++++ Task data ++++
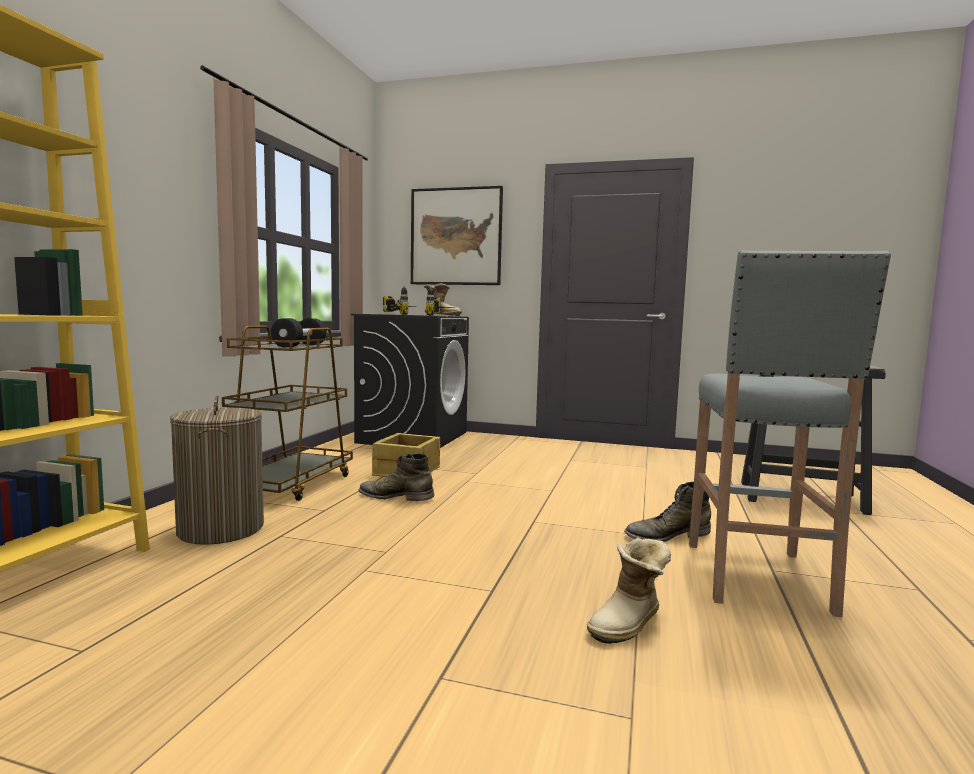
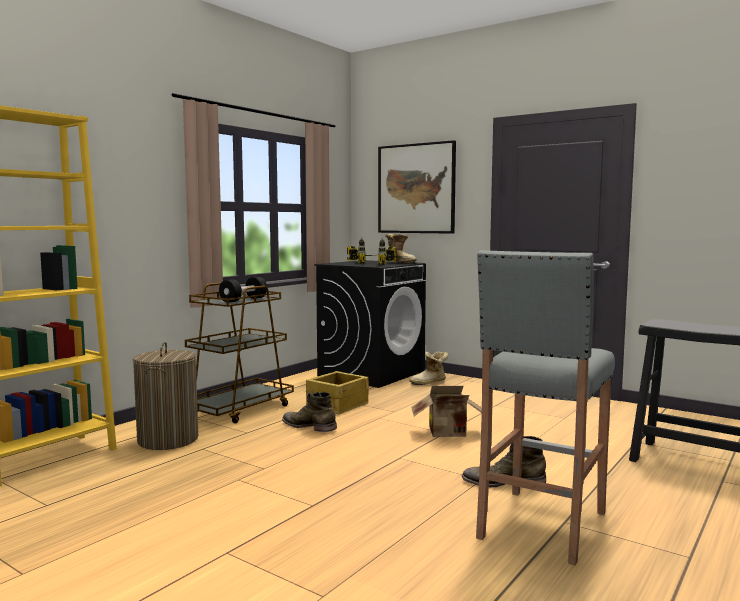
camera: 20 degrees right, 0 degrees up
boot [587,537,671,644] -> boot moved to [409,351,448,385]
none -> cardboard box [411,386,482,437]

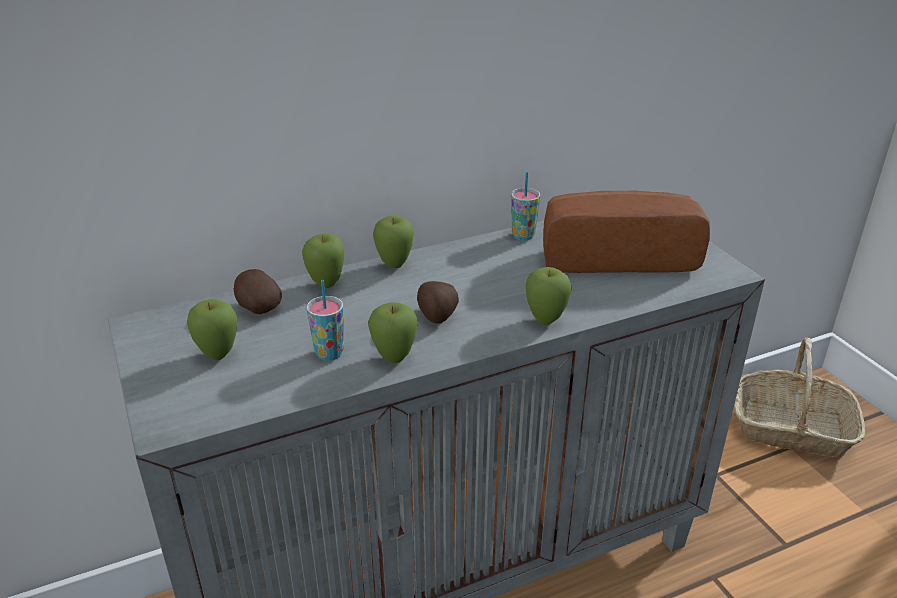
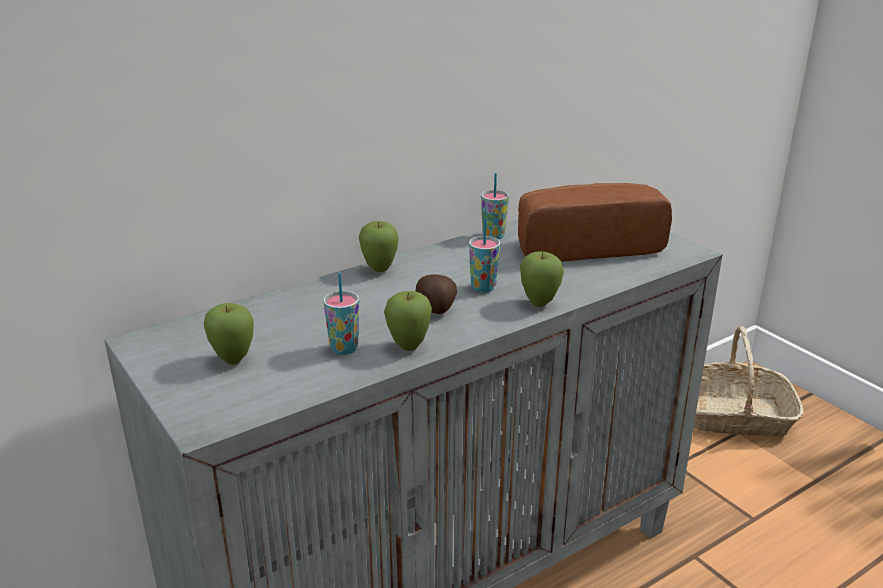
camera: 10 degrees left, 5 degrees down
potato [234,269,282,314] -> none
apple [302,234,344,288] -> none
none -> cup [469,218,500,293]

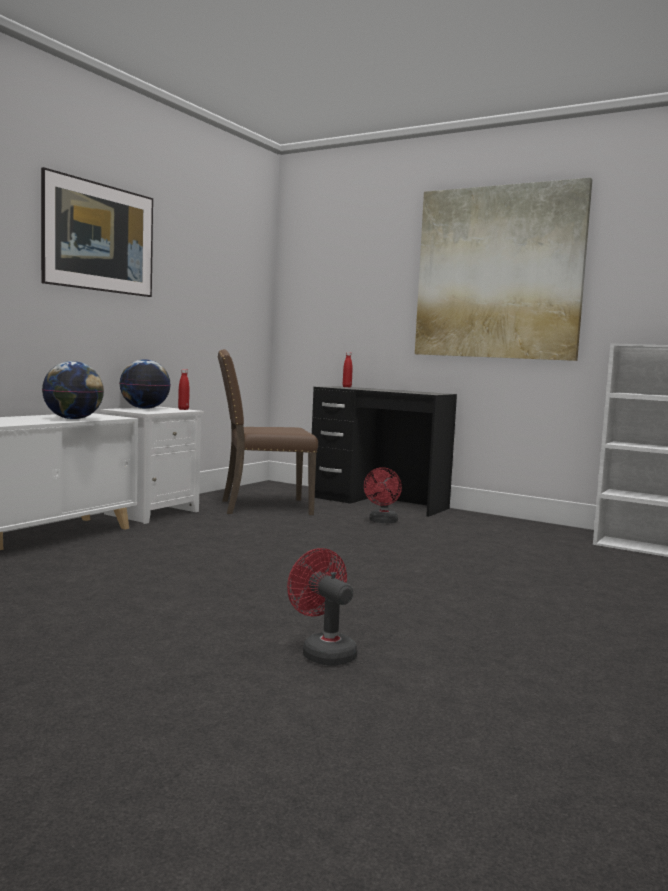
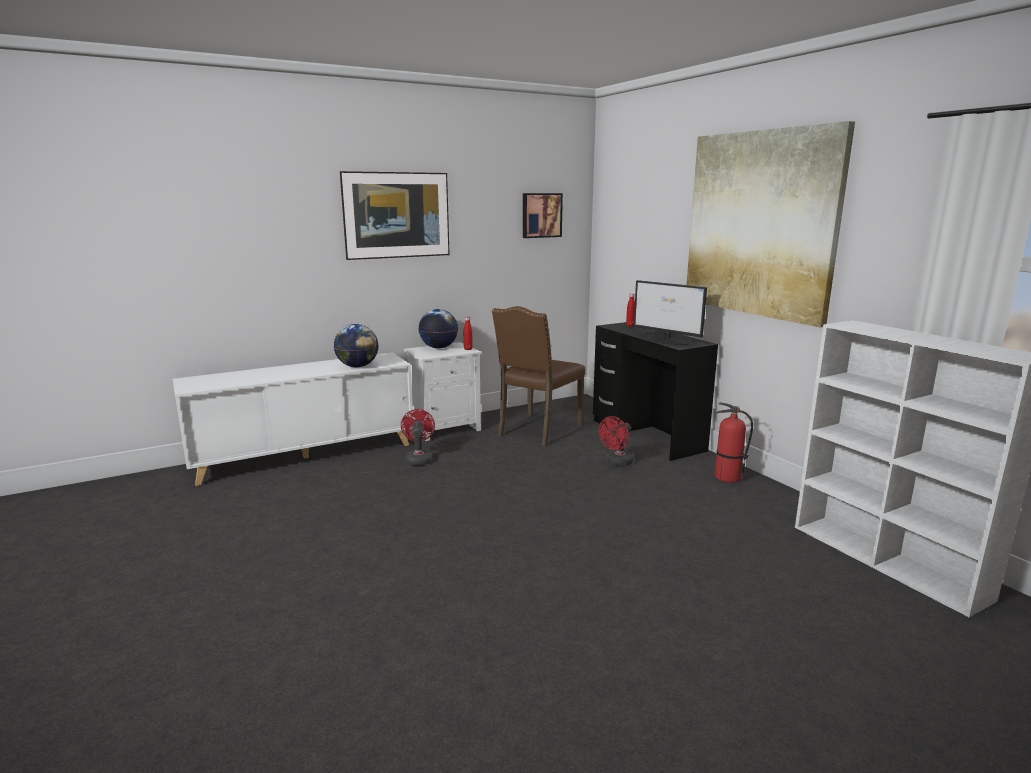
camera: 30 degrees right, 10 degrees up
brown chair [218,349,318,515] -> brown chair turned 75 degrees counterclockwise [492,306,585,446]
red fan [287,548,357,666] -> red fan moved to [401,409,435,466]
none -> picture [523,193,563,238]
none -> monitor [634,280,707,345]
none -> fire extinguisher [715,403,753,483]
++++
Retype each entry above character for character; pictures stay out.

_Answer space_:
camera: 20 degrees right, 0 degrees up
boot [587,537,671,644] -> boot moved to [409,351,448,385]
none -> cardboard box [411,386,482,437]

camera: 10 degrees left, 5 degrees down
potato [234,269,282,314] -> none
apple [302,234,344,288] -> none
none -> cup [469,218,500,293]

camera: 30 degrees right, 10 degrees up
brown chair [218,349,318,515] -> brown chair turned 75 degrees counterclockwise [492,306,585,446]
red fan [287,548,357,666] -> red fan moved to [401,409,435,466]
none -> picture [523,193,563,238]
none -> monitor [634,280,707,345]
none -> fire extinguisher [715,403,753,483]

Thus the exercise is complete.